30 Haziran 2012 Cumartesi günü gerçekleştirilecek olan konferans, daha önce yapılan Münazarat ve Hutbe-i Şamiye serilerinin devamı olacak.
İslamofobya Konferansı için yapılan açıklama şöyle:
İslamofobiya, İslam’a ve Müslümanlara karşı duyulan temelsiz korku ve hoşgörüsüzlüğün yol açtığı ayırımcı ve dışlayıcı uygulamaları kapsayan bir bakış açısı ve dünya görüşünü ifade eder. İslam üzerinden geliştirilen olumsuzlamanın somut muhatabı, bu inancın taşıyıcıları olan Müslümanlar olmaktadır. Antisemitizmin muhatabı dünya üzerinde sayısı 15 milyonu bulan Yahudi kitledir. İslamofobyanın konusu olan İslam korkusu ve nefreti ise 1.6 milyar insanı ilgilendiren, dolayısıyla küresel barışla doğrudan ilintili bir konudur. Özellikle Avrupa ülkelerinde, Müslüman nüfusun önemli bir kesimi kayda geçmeyen İslamofobik uygulamaların kurbanıdır. Bu durum Müslümanların yaşadıkları topluma entegrasyon sürecini olumsuz etkilemekte, onların insan ve vatandaşlık haklarını kullanmasını engellemekte ve Müslüman dünyadaki Batı karşıtlığına olgusal bir zemin sunmaktadır. Irkçılığın ve yabancı düşmanlığının modern biçimlerinden biri olarak İslamofobya, bir inanç olarak İslam’ı şeytanlaştıran, Müslümanları ötekileştiren, medeniyetler çatışmasını körükleyen, devletlerarası sistemin barışını dinamitleyen, kitlesel manipulasyonları kolaylaştıran, bu yüzden de küresel olarak mücadeleyi gerektiren bir insan hakları olgusudur.
Militan sekülerleşme tecrübesinin devlet zoruyla dayatıldığı Müslüman toplumlarda da bir yerli “İslamofobya”dan söz etmek mümkündür. Hem yerli Müslüman toplumları, hem de Batı toplumlarında yaşayan Müslüman toplulukları, ön yargı, dışlama, ayırımcılığa tabi tutma ve şiddete maruz bırakma şeklinde tezahür eden İslamofobya, günümüzdeki en yaygın insan hakları ihlallerinden birini oluşturmaktadır. Müslüman toplumlara ilişkin oryantalist bakış açısının yeniden üretilmesini, dolayısıyla, Müslüman toplumların “çevrelenmesi, yönetilmesi ve sömürülmesi” gereken, diyalog kurulamayacak ve bir arada yaşanamayacak toplumlar olarak sunulmasına, diğer taraftan da temel haklarından mahrum edilmelerine sebep olmaktadır. İlk elde faşist ya da milliyetçi sağ siyasi hareketlerin sahiplendiği islamofobik yaklaşımların, giderek Batı’daki ana akım siyasi hareketleri de etkilediği görülmektedir.

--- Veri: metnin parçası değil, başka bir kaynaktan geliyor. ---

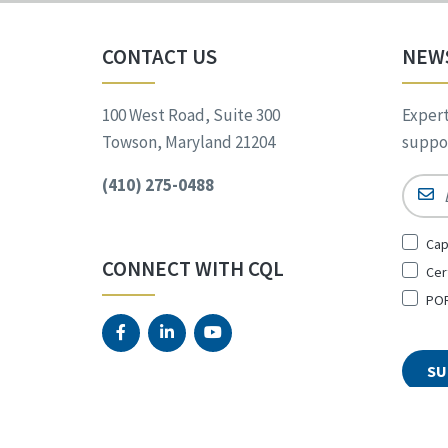
CONTACT US
NEW
100 West Road, Suite 300
Expert
Towson, Maryland 21204
suppor
(410) 275-0488
Email
Sign
Cap
Up
CONNECT WITH CQL
Cer
for
*
POR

Hollanda, Almanya, Fransa ve İskandinav ülkelerinde aşırı sağ, merkez sağı ikame etmeye yönelmiştir. Norveç’te 77 masum insanın öldürüldüğü olay, İslamofobya’nın tehdit düzeyi hakkında yeterli bir fikir vermektedir.

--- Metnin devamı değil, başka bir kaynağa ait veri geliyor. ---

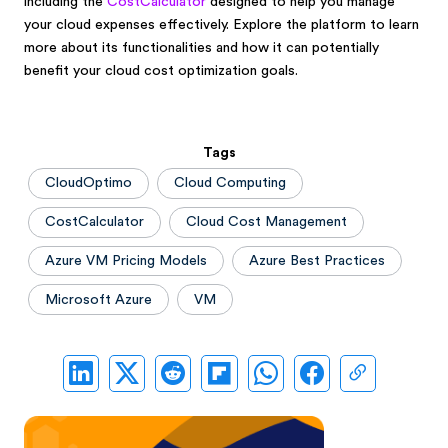
including the
CostCalculator
designed to help you manage
your cloud expenses effectively. Explore the platform to learn
more about its functionalities and how it can potentially
benefit your cloud cost optimization goals.
Tags
CloudOptimo
Cloud Computing
CostCalculator
Cloud Cost Management
Azure VM Pricing Models
Azure Best Practices
Microsoft Azure
VM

Medeniyetler çatışması yerine medeniyetler ittifakının, dinler arası çatışma yerine dinler arası diyalogun, Müslüman inancına mensup insanların terörle ilişkilendirilerek potansiyel suçlu olarak görülmesi yerine, insan olma ortak paydasının harekete geçirdiği empatik bir bakış açısının konabilmesi, hem uluslar arası, hem de toplumlararası barış ve refahın sağlanması için vazgeçilmezdir. İslam’ın ve Müslümanların küresel bir tehdit olarak görülmesi, dünya barışı için büyük bir tehdittir. İslamofobik İslam ve Müslüman algısının küresel iletişim ağlarıyla yaygınlaşması, Müslümanların temel haklardan yoksun bırakılmasına, sırf Müslüman oldukları için aşağılanmalarına, buna karşılık da, İslam dünyasında Batı karşıtı radikal hareketlerin güç kazanmasına ve kitleselleşmesine yol açmaktadır. ABD ve Avrupa Birliği, Müslüman nüfusunu ve İslamı ötekileştirmemek ve onları geniş topluma entegre edebilmek için İslamofobyayı önemsemek ve onunla her düzeyde mücadele etmek zorundadır.
Her boyutuyla İslamofobyayı, tartışmak amacıyla bir günlük konferans düzenlemiş bulunmaktayız. Bu konferansımıza sizlerin tebliğlerinizle birlikte katılımlarınızı bekliyoruz.